[Change detection data]
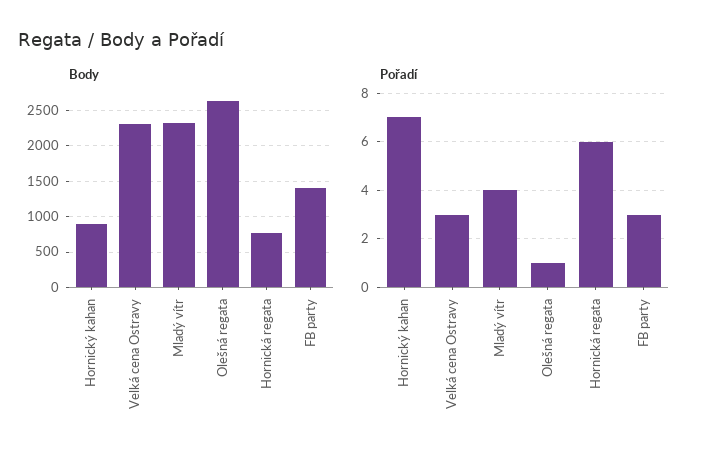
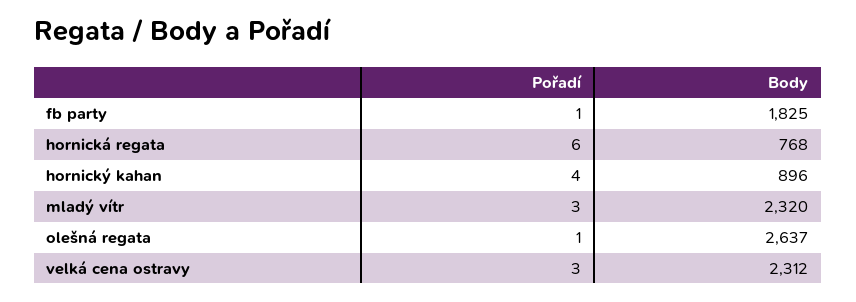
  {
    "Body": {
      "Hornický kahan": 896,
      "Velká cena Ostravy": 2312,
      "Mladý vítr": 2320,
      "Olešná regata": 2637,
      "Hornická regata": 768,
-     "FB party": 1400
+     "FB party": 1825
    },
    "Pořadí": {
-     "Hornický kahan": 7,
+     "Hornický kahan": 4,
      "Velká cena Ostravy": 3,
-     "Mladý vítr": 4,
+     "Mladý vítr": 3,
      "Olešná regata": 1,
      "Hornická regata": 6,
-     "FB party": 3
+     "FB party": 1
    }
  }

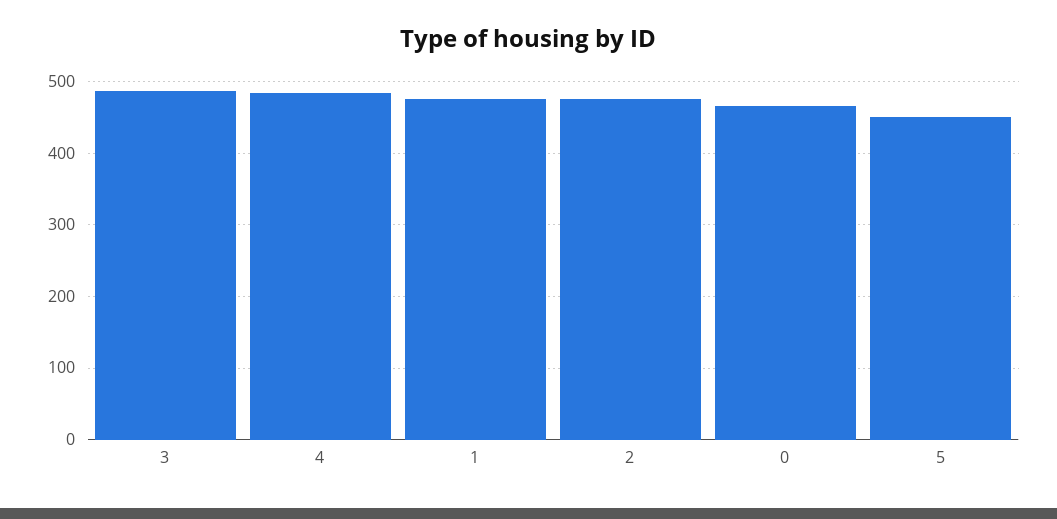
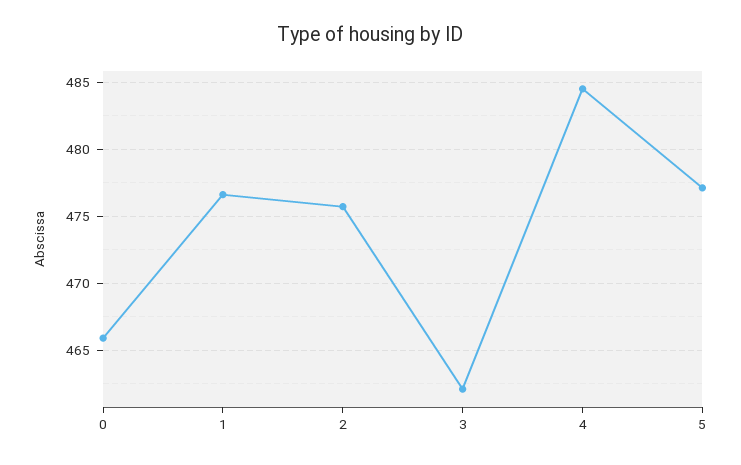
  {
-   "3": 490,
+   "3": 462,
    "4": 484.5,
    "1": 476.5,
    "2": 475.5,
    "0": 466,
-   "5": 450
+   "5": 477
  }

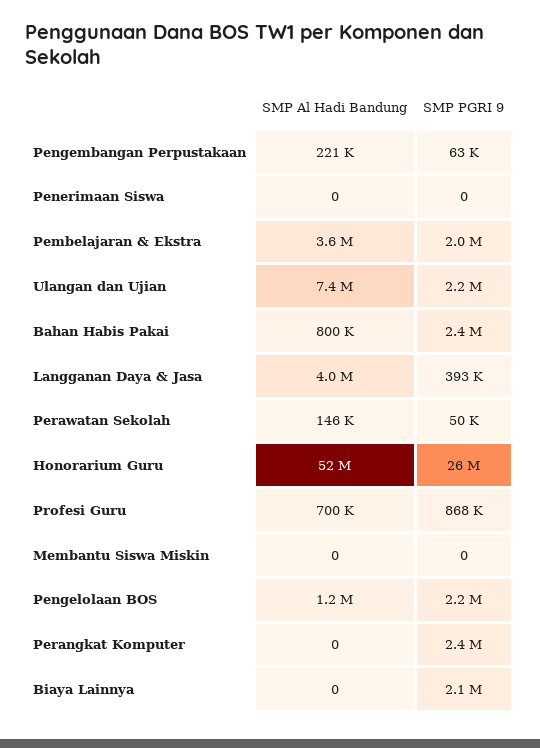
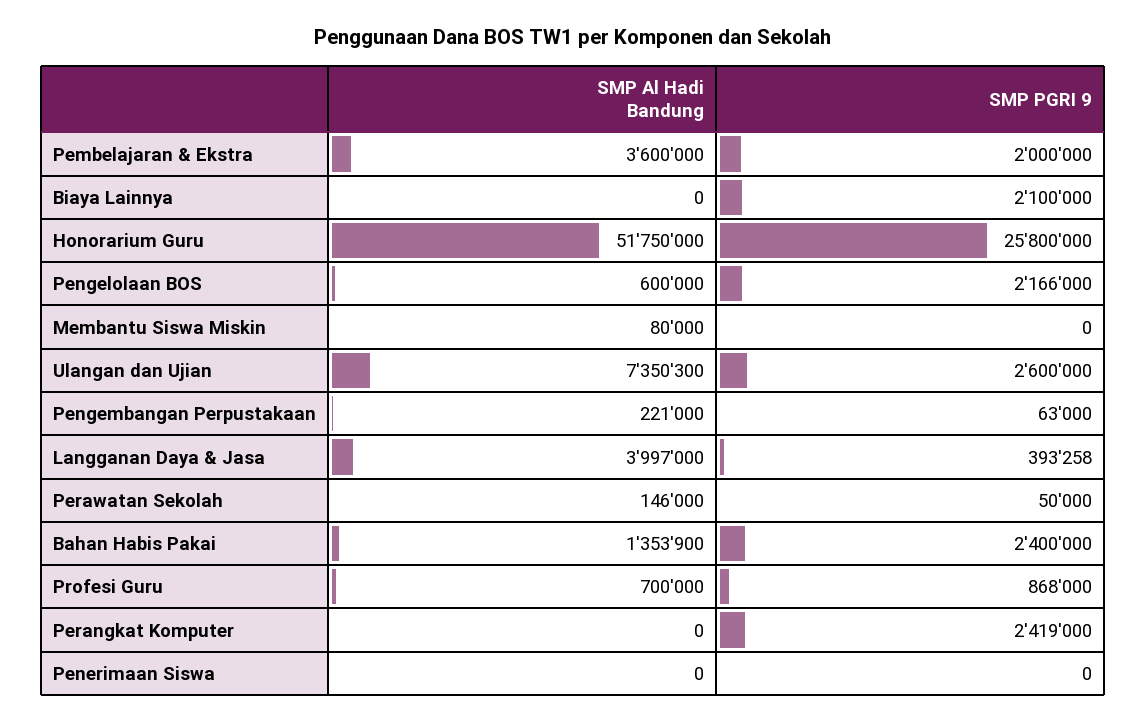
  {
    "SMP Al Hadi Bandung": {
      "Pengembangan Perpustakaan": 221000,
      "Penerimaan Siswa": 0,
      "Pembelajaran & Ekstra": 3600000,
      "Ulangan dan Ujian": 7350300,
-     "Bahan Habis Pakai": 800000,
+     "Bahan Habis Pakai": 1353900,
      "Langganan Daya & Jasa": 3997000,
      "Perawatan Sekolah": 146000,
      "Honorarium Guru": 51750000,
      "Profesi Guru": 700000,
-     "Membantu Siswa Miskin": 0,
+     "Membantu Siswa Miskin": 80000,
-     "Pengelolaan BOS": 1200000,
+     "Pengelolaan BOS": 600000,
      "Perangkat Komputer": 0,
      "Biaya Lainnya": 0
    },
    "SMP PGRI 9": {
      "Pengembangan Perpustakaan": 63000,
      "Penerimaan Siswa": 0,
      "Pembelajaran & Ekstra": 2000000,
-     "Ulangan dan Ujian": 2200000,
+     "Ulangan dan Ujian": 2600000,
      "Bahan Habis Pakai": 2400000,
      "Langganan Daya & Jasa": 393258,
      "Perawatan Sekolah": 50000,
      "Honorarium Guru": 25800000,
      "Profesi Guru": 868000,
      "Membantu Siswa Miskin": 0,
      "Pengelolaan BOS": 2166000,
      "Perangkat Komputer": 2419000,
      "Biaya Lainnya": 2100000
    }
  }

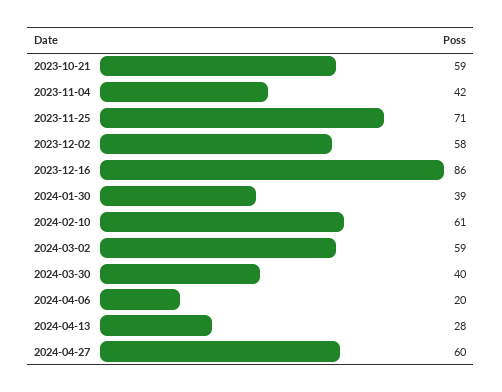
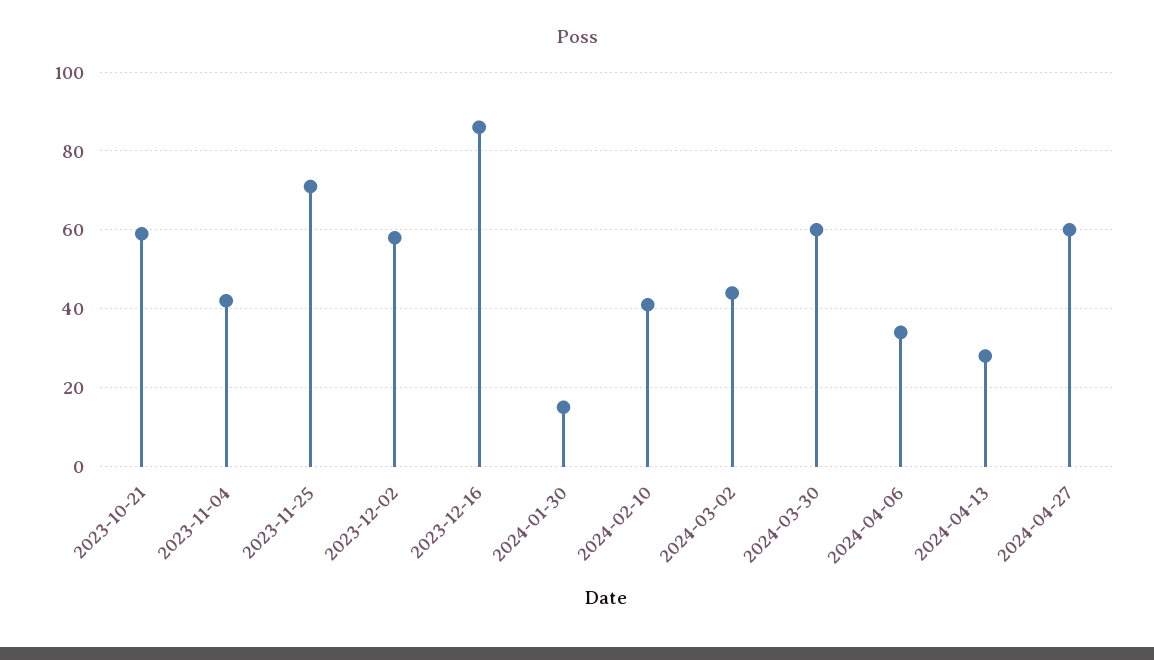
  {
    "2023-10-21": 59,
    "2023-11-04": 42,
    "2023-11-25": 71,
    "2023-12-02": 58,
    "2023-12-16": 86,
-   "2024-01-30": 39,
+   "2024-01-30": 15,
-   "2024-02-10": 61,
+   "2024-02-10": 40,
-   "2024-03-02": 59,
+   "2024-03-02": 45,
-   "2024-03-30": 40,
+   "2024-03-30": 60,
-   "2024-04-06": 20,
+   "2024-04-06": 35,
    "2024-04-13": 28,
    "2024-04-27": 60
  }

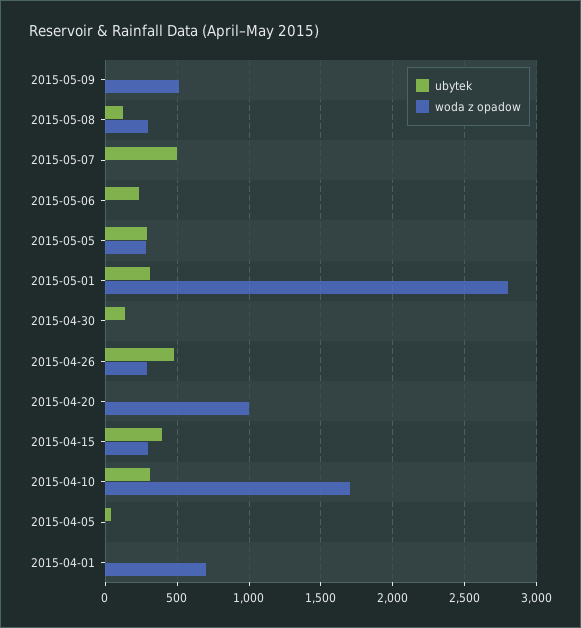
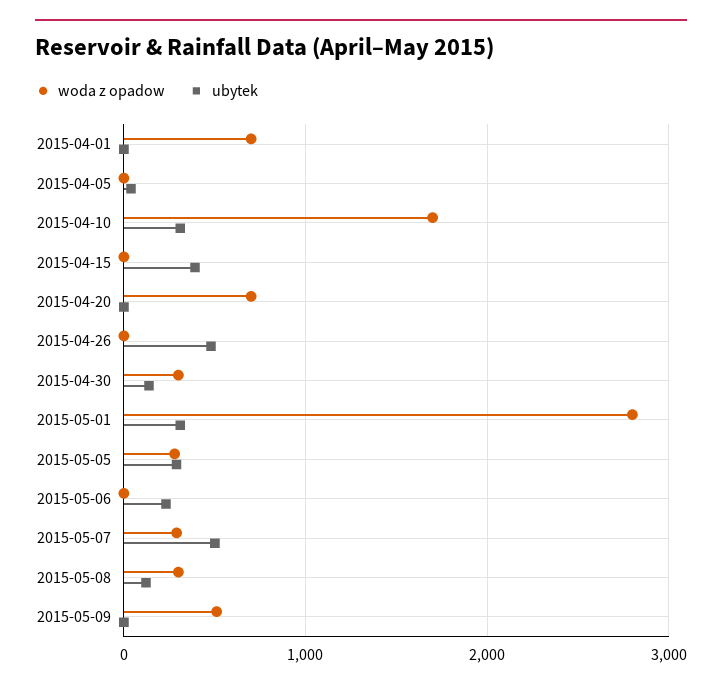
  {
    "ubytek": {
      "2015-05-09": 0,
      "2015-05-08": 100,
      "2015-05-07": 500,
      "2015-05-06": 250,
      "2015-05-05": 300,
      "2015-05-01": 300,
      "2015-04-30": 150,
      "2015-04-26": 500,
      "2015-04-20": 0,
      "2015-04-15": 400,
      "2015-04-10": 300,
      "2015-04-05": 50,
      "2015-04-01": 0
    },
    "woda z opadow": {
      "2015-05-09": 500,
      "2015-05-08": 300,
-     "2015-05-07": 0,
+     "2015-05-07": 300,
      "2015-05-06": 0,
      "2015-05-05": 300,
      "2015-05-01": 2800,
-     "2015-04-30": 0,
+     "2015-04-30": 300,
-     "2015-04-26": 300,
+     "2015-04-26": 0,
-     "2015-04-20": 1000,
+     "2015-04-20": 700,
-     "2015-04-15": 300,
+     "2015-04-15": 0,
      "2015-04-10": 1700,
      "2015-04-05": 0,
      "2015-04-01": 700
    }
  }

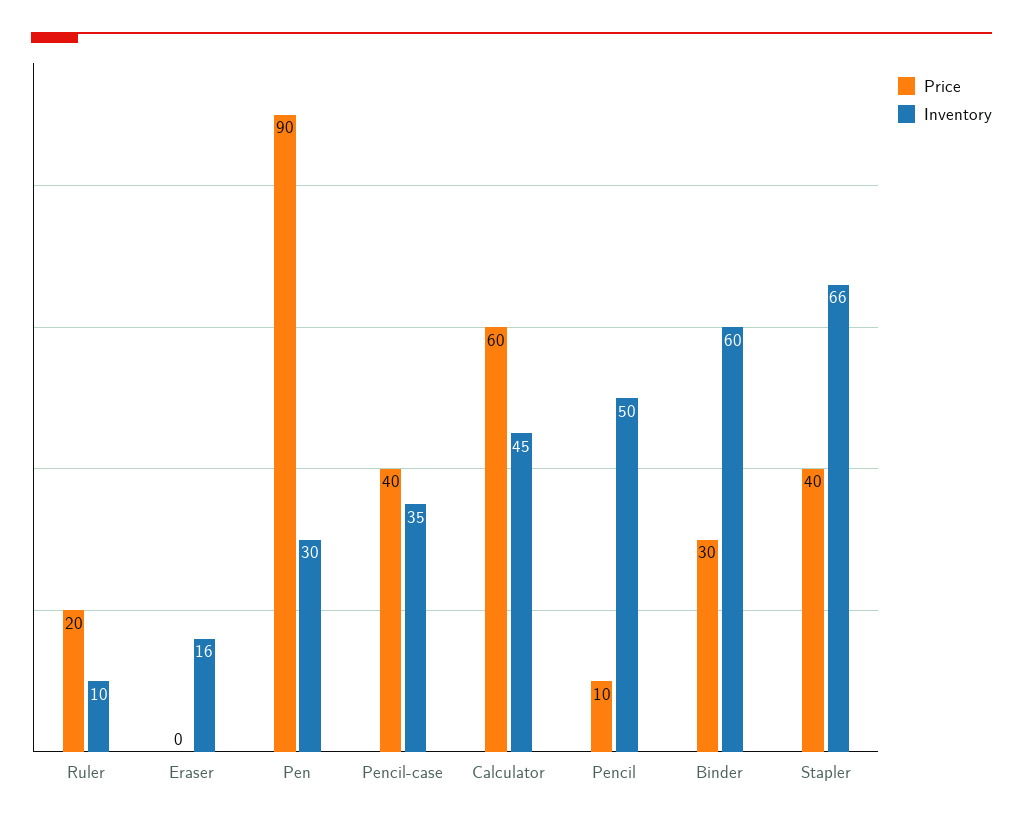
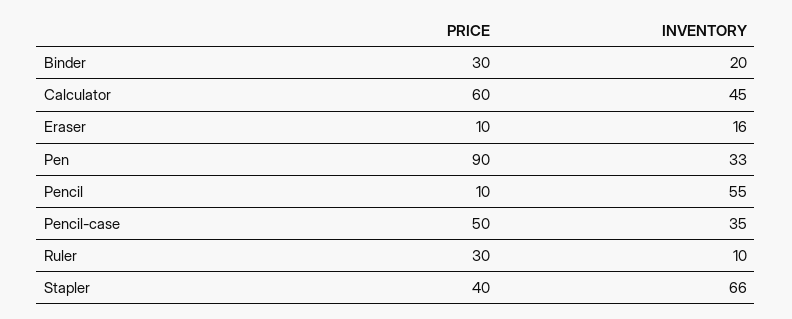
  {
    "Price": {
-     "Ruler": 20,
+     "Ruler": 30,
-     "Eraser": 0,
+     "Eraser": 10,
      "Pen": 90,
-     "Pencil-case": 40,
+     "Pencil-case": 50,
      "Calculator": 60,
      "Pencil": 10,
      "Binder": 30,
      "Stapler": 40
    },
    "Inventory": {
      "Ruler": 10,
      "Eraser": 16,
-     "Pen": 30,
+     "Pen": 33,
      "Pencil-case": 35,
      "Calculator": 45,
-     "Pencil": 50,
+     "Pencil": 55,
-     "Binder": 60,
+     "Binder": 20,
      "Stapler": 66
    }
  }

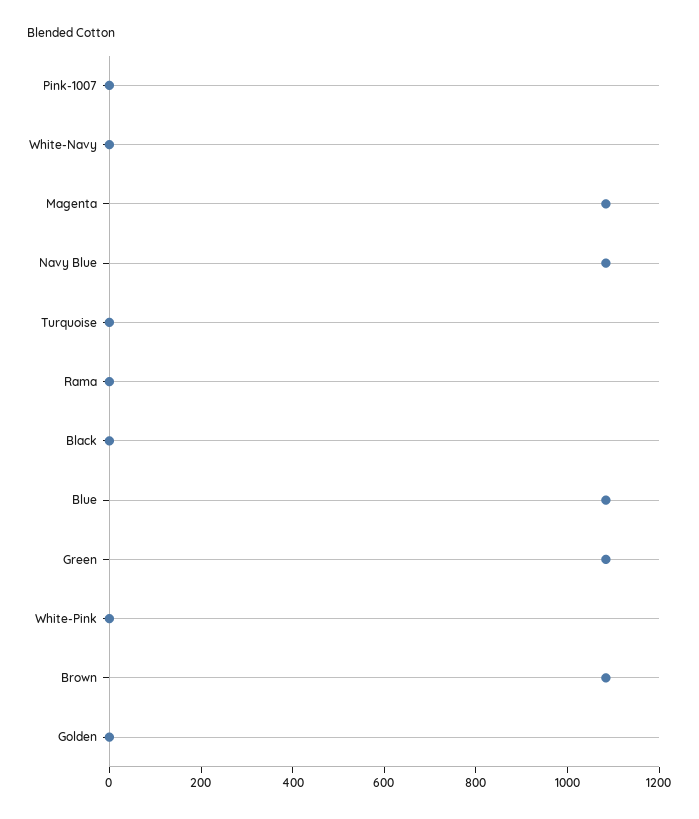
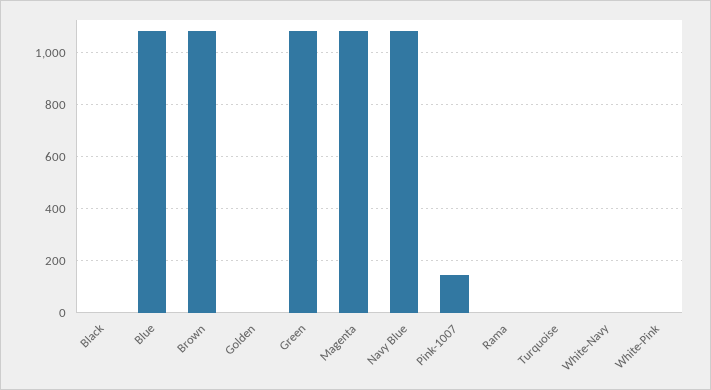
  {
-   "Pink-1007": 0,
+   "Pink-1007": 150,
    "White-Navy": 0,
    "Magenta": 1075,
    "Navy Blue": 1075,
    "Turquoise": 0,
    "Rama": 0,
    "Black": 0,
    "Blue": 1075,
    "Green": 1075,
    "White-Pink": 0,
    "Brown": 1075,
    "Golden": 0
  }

(REQUIREMENT):
The records above are to be restated exactly, without their pictures.

(WRITTEN ANSWER):
  {
    "Body": {
      "Hornický kahan": 896,
      "Velká cena Ostravy": 2312,
      "Mladý vítr": 2320,
      "Olešná regata": 2637,
      "Hornická regata": 768,
-     "FB party": 1400
+     "FB party": 1825
    },
    "Pořadí": {
-     "Hornický kahan": 7,
+     "Hornický kahan": 4,
      "Velká cena Ostravy": 3,
-     "Mladý vítr": 4,
+     "Mladý vítr": 3,
      "Olešná regata": 1,
      "Hornická regata": 6,
-     "FB party": 3
+     "FB party": 1
    }
  }

  {
-   "3": 490,
+   "3": 462,
    "4": 484.5,
    "1": 476.5,
    "2": 475.5,
    "0": 466,
-   "5": 450
+   "5": 477
  }

  {
    "SMP Al Hadi Bandung": {
      "Pengembangan Perpustakaan": 221000,
      "Penerimaan Siswa": 0,
      "Pembelajaran & Ekstra": 3600000,
      "Ulangan dan Ujian": 7350300,
-     "Bahan Habis Pakai": 800000,
+     "Bahan Habis Pakai": 1353900,
      "Langganan Daya & Jasa": 3997000,
      "Perawatan Sekolah": 146000,
      "Honorarium Guru": 51750000,
      "Profesi Guru": 700000,
-     "Membantu Siswa Miskin": 0,
+     "Membantu Siswa Miskin": 80000,
-     "Pengelolaan BOS": 1200000,
+     "Pengelolaan BOS": 600000,
      "Perangkat Komputer": 0,
      "Biaya Lainnya": 0
    },
    "SMP PGRI 9": {
      "Pengembangan Perpustakaan": 63000,
      "Penerimaan Siswa": 0,
      "Pembelajaran & Ekstra": 2000000,
-     "Ulangan dan Ujian": 2200000,
+     "Ulangan dan Ujian": 2600000,
      "Bahan Habis Pakai": 2400000,
      "Langganan Daya & Jasa": 393258,
      "Perawatan Sekolah": 50000,
      "Honorarium Guru": 25800000,
      "Profesi Guru": 868000,
      "Membantu Siswa Miskin": 0,
      "Pengelolaan BOS": 2166000,
      "Perangkat Komputer": 2419000,
      "Biaya Lainnya": 2100000
    }
  }

  {
    "2023-10-21": 59,
    "2023-11-04": 42,
    "2023-11-25": 71,
    "2023-12-02": 58,
    "2023-12-16": 86,
-   "2024-01-30": 39,
+   "2024-01-30": 15,
-   "2024-02-10": 61,
+   "2024-02-10": 40,
-   "2024-03-02": 59,
+   "2024-03-02": 45,
-   "2024-03-30": 40,
+   "2024-03-30": 60,
-   "2024-04-06": 20,
+   "2024-04-06": 35,
    "2024-04-13": 28,
    "2024-04-27": 60
  }

  {
    "ubytek": {
      "2015-05-09": 0,
      "2015-05-08": 100,
      "2015-05-07": 500,
      "2015-05-06": 250,
      "2015-05-05": 300,
      "2015-05-01": 300,
      "2015-04-30": 150,
      "2015-04-26": 500,
      "2015-04-20": 0,
      "2015-04-15": 400,
      "2015-04-10": 300,
      "2015-04-05": 50,
      "2015-04-01": 0
    },
    "woda z opadow": {
      "2015-05-09": 500,
      "2015-05-08": 300,
-     "2015-05-07": 0,
+     "2015-05-07": 300,
      "2015-05-06": 0,
      "2015-05-05": 300,
      "2015-05-01": 2800,
-     "2015-04-30": 0,
+     "2015-04-30": 300,
-     "2015-04-26": 300,
+     "2015-04-26": 0,
-     "2015-04-20": 1000,
+     "2015-04-20": 700,
-     "2015-04-15": 300,
+     "2015-04-15": 0,
      "2015-04-10": 1700,
      "2015-04-05": 0,
      "2015-04-01": 700
    }
  }

  {
    "Price": {
-     "Ruler": 20,
+     "Ruler": 30,
-     "Eraser": 0,
+     "Eraser": 10,
      "Pen": 90,
-     "Pencil-case": 40,
+     "Pencil-case": 50,
      "Calculator": 60,
      "Pencil": 10,
      "Binder": 30,
      "Stapler": 40
    },
    "Inventory": {
      "Ruler": 10,
      "Eraser": 16,
-     "Pen": 30,
+     "Pen": 33,
      "Pencil-case": 35,
      "Calculator": 45,
-     "Pencil": 50,
+     "Pencil": 55,
-     "Binder": 60,
+     "Binder": 20,
      "Stapler": 66
    }
  }

  {
-   "Pink-1007": 0,
+   "Pink-1007": 150,
    "White-Navy": 0,
    "Magenta": 1075,
    "Navy Blue": 1075,
    "Turquoise": 0,
    "Rama": 0,
    "Black": 0,
    "Blue": 1075,
    "Green": 1075,
    "White-Pink": 0,
    "Brown": 1075,
    "Golden": 0
  }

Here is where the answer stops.